> ЦИТИРУЕМЫЙ ТЕКСТ
Мои самые крупные и ценные вещи хранились, как я говорила, у Фаберже, но после переворота он попросил меня взять их к себе, так как он опасался обыска и конфискации драгоценностей у него в сейфах, что в действительности вскоре и произошло. Эти драгоценности вместе с вынесенными мною лично из дома я уложила в особый ящик установленного размера и сдала на хранение в Казенную ссудную казну на Фонтанке, № 74, и сама дала им оценку, умышленно уменьшив ее в сравнении с действительной их стоимостью, чтобы не платить крупную сумму за их хранение. Мне было тяжело в материальном отношении, и платить много я не могла. Директор Ссудной казны был крайне удивлен такой низкой оценке. “Ведь их тут на несколько миллионов”, – заметил он мне, когда я сдавала свои вещи. Я сохранила бумагу от Ссудной казны, по которой вынуть ящики кроме меня лично могла еще только моя сестра Юлия».
Теперь нужно было думать, как жить дальше. Опасаясь, что если найдут ее, найдут и сына, Матильда Феликсовна скрывала место своего пребывания даже от близких друзей. Тем не менее, в один из первых дней ее вынужденного скитания ее нашел только что назначенный комендантом Петропавловской крепости ее поклонник офицер Берс, он предложил ей и сыну пару комнат в крепости и полную охрану, от чего она, разумеется, тут же отказалась. Скрываясь у друзей в городе, она могла, по крайней мере, надеяться улизнуть в последний момент по черной лестнице, тогда как в крепости они бы оказались в ловушке.

> ФРАГМЕНТ ДАННЫХ
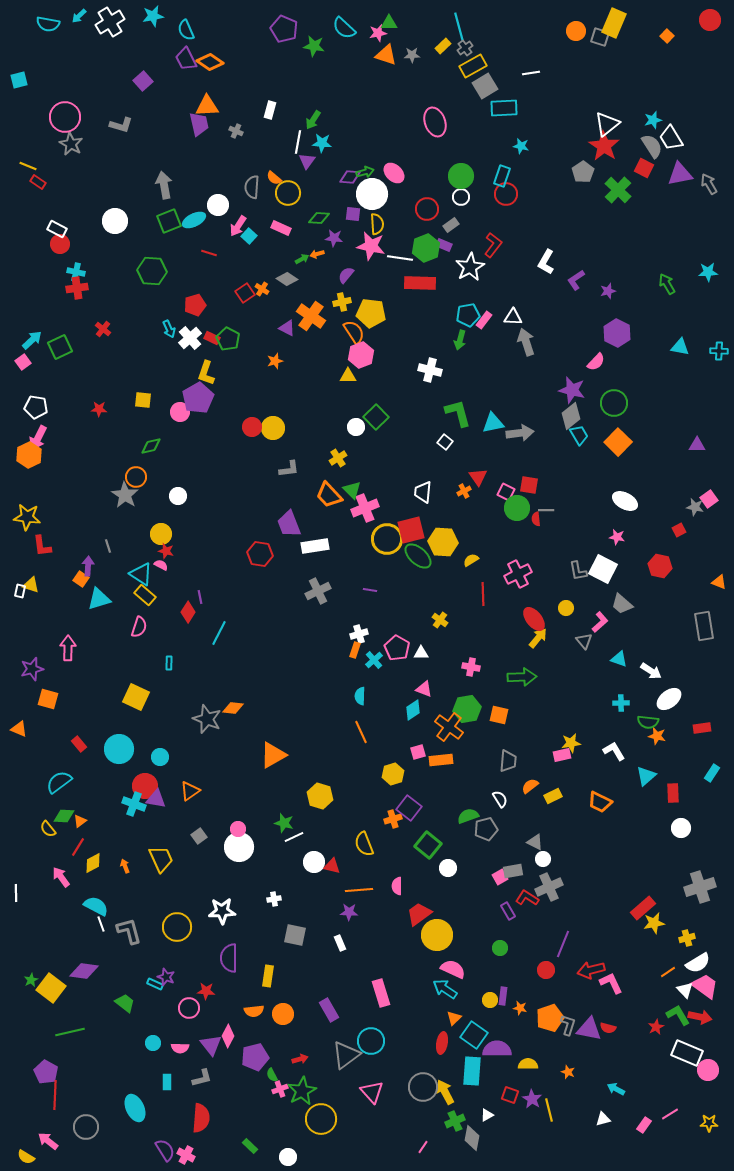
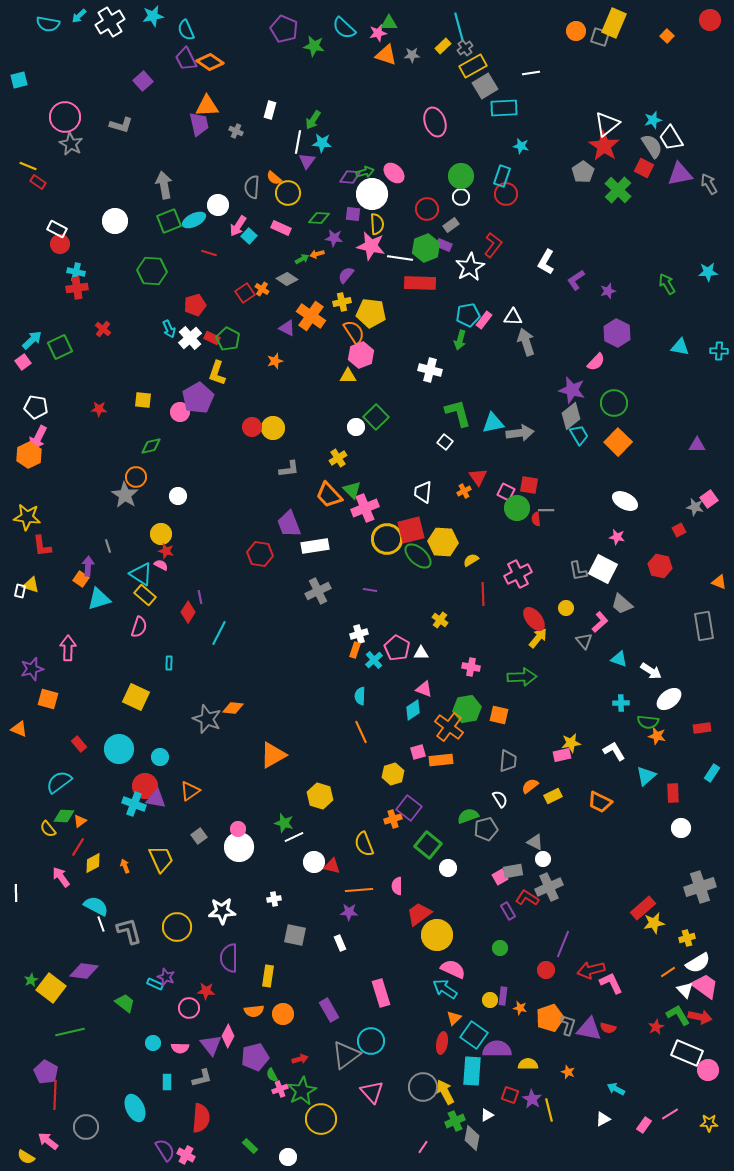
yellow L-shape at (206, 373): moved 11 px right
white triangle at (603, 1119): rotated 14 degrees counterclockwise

> ЧТО ТРЕБУЕТСЯ
Ответьте по цитируемому тексту на три вопроса:
1. По какому адресу находилась Казенная ссудная казна, куда сдали драгоценности?
2. Кто, кроме самой владелицы, мог вынуть ящики по бумаге от Ссудной казны?
3. На какую должность только что назначили офицера Берса?

> ОТВЕТ
1. На Фонтанке, № 74.
2. Её сестра Юлия.
3. Комендантом Петропавловской крепости.